Além desta roda, haverá outros debates online sobre cinema de mulheres da resistência e cinema africano, direto da Costa do Marfim, com a presença de realizadores e produtores daquele Continente-irmão.

O FICCA não é um festival datado, sendo a sua culminância dias 8, 9, e 10 DEZ, mas o festival rola o ano inteiro, com mostras e oficinas, em escolas e comunidades parceiras.

Estas mostras compostas pelos filmes concorrentes e até alguns convidados.

Em 2022 manteremos a tradicional Mostra Negro FICCA, e acrescentaremos a Mostra Caeté Cult e a Mostra Cinema Contemporâneo de Resistência.

Todo o FICCA, portanto. é competitivo, desde as inscrições, este ano foram mais de cem inscritos.

A Comissão de Juris faz a SELEÇÃO OFICIAL do festival, que, sendo híbrido, semipresencial, não exibe todos estes filmes, apenas os vencedores de cada categoria, decisão que tomamos nestes tempos de pandemia.

Após a seleção oficial, o Juri faz o enquadramento das Mostras Não-competitivas.

Os filmes premiados, vencedores de cada categoria, serão conhecidos no dia 8, e apenas estes filmes rodam no canal do festival, durante os dias 8, 9, e 10.
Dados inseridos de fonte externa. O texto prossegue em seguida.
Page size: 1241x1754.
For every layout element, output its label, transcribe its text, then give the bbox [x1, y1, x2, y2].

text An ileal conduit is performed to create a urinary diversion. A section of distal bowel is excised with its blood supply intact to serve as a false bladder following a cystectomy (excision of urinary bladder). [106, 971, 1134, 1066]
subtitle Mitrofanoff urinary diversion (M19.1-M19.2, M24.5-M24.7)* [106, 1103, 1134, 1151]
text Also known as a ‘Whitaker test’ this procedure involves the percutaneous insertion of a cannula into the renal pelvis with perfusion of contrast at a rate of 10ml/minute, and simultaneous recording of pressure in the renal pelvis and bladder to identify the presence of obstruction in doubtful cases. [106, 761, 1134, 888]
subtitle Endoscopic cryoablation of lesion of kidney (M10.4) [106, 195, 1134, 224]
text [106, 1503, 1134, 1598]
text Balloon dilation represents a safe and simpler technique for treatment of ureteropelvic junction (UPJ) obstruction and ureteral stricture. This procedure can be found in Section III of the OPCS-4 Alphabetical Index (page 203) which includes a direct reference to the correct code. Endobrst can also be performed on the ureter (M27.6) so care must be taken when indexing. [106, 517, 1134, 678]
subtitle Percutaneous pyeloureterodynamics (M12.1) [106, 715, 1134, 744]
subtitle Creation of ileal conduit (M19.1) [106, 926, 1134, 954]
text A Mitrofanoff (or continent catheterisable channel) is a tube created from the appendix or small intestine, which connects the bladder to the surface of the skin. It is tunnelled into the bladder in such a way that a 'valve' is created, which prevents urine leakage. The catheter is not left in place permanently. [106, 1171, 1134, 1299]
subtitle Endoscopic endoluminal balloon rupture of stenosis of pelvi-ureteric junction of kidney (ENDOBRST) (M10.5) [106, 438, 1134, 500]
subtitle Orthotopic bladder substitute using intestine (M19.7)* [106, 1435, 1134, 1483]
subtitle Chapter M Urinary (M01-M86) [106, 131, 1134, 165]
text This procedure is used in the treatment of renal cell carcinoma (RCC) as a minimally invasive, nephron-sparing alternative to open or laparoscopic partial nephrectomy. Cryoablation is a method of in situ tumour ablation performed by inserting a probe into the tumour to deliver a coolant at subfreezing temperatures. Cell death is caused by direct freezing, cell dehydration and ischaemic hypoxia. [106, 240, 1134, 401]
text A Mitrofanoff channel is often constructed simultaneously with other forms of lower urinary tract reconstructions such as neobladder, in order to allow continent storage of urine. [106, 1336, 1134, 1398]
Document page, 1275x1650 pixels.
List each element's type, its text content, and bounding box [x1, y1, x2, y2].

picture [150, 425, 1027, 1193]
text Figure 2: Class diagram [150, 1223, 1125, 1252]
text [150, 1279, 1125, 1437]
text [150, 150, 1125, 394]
Tendo como marca a presença da cinematografia africana, lusitana, brasileira – e amazônida , alguns destes filmes serão reexibidos nas telas da TV, porque desde 2020 que o festival exibe algumas de suas mostras em rede pública de TV, coisa que se repetirá em 2022, via Portal/TV Cultura do Pará,

Janela de exibição de filmes de temáticas sociais, e de realizadores que possuem relações de afetos com as comunidades nas quais atuam e pelas quais são reconhecidos, o FICCA recebeu centenas de filmes, tendo selecionado 38 obras estrangeiras, 408 brasileiras (62 paraenses), nos seus 8 anos de re-existência.

Sensível à participação de mulheres, juventude periférica, povos originários, de matrizes africanas, quilombolas, indígenas, e comunidades lgbtqia+, o FICCA se materializa em projeções cinematográficas e cineclubistas, rodas de conversas, formações, e outras atividades culturais, que ocorrem durante o ano e culminam nos dias 8, 9 e 10/12, em escolas públicas, quilombos, praias, praças, e comunidades de Bragança do Pará e Região dos Caetés


O DIRETOR

Autodenominado Carpinteiro de Poesia - poeta, realizador, cineclubista, jornalista, radialista, professor, ensaísta, artivista digital. Doutorando em Artes Plásticas, e pesquisador do Instituto de Investigação em Arte, Design e Sociedade, da Faculdade de Belas Artes (Universidade do Porto); Mestre em Artes e Pós-graduado em Semiótica (Universidade Federal do Pará, Brasil); Bacharel em Cinema (Escola Superior Artística do Porto); ministrou aulas de Comunicação, Cinema, Antropologia, Filosofia, Arte, e Metodologia, em Portugal (Instituto Politécnico de Bragança); Cabo Verde (Universidade Jean Piaget); e Brasil (Universidade Federal do Pará). Desenvolve projetos com jovens em situações de vulnerabilidade, em comunidades periféricas e quilombolas. Foi Bolsista da CAPES, e colaborou com o UNICEF. Edita o Blog Carpinteiro de Poesia; coordena o FICCA - Festival Internacional de Cinema do Caeté. É “Marujeiro”, associado à Irmandade de São Benedito; e Doutor Honoris Causa (Academia de Letras do Brasil – ALB), em Bragança do Pará.